# New planer stand



## ryan50hrl (Jun 30, 2012)

So in the old days, I'd have whipped up a stand for my planer out of 2x4s and screwed it all together with 3 inch screws. It wouldn't have been pretty but would have held up. Well I bought a mortiser, so I figured I should start using it, so I started building my new planer stand out of maple yesterday, the legs will be joined together by m&t joints into stringers, I'm building a 1.5 inch thick MDF top, edged with maple. How do I attach the legs to the top if I'm not using screws?


----------



## DaveTTC (May 25, 2012)

You could try a sliding dovetail

Dave The Turning Cowboy


----------



## Midlandbob (Sep 5, 2011)

You usually have apron between the legs around the top. M&T or pocket screwed to the legs. There are many options but usually they involve making a small dado 1/4-1/2 below the top of the rails and use buttons. With an MDF top you could just pocket screw through the rails or even the top of the legs?
Apology if this was not you question.


----------



## ryan50hrl (Jun 30, 2012)

It was.

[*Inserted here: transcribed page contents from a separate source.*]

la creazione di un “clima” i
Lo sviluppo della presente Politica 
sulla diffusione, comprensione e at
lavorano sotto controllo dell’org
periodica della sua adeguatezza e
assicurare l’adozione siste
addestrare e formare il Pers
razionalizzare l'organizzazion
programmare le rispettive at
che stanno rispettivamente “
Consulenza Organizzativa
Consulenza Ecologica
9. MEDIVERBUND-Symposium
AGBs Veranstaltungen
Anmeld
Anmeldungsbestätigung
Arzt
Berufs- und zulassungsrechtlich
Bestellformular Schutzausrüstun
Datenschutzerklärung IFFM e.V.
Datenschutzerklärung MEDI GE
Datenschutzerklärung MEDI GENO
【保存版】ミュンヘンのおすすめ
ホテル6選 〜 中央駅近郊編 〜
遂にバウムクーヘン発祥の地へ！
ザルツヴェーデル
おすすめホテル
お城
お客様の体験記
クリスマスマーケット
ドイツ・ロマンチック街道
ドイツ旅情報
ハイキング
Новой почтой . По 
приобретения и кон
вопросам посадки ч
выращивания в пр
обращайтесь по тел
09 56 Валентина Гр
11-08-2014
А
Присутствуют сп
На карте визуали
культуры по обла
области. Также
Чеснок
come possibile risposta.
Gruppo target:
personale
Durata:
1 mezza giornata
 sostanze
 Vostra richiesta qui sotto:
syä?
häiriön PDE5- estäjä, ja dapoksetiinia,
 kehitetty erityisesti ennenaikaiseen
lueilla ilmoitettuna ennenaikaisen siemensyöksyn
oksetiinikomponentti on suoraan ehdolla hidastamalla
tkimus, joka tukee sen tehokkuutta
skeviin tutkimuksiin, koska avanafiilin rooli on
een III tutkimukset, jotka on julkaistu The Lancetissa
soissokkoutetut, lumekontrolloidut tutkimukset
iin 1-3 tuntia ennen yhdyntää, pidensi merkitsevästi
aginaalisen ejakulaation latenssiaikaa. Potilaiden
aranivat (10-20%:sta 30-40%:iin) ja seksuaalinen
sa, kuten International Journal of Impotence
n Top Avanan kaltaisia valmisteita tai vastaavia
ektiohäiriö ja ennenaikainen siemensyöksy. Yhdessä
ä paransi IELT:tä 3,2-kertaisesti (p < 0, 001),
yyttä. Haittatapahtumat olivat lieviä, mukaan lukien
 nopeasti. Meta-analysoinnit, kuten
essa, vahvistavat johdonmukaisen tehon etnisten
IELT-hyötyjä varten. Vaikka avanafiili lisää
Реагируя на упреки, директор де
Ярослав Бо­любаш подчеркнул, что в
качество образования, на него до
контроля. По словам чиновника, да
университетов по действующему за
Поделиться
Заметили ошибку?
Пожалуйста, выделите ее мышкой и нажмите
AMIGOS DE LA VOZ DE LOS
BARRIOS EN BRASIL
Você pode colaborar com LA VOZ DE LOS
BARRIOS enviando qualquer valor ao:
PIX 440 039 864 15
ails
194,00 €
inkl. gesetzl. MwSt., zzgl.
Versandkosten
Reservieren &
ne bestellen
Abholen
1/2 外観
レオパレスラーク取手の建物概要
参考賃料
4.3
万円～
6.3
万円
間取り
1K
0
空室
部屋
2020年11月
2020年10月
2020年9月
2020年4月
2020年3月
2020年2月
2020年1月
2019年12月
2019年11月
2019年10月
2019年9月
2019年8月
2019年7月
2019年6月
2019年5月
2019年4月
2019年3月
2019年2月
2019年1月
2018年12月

And pocket screws would be my fall back, but I was attempting to build this with no mechanical fasteners just for the heck of it.


----------



## JLinWV (Dec 27, 2012)

I use old bed frames that people ditch and make stands out of them.
May take a little longer but at least its free .


----------



## jharris2 (Jul 9, 2012)

JLinWV said:


> I use old bed frames that people ditch and make stands out of them.
> May take a little longer but at least its free .


Great idea. Can you post photos?


----------



## JLinWV (Dec 27, 2012)

jharris2 said:


> Great idea. Can you post photos?


Yea, I'll snap a pic when I get home this evening.


----------



## JLinWV (Dec 27, 2012)

This is one I made for my small planer, not perfect but it does the job.


----------



## jharris2 (Jul 9, 2012)

Nice stand JL, 

I like that it rolls and it looks sturdy.


----------



## bradnailer (Nov 11, 2008)

I mount most of my stationary tools on cabinets I've built. That allows for storage for the item below.


----------



## jharris2 (Jul 9, 2012)

Very cool Brad,

An efficient use if space. The under- storage allows you to keep tool related accessories close at hand anywhere you roll the cabinet.

Me likee!


----------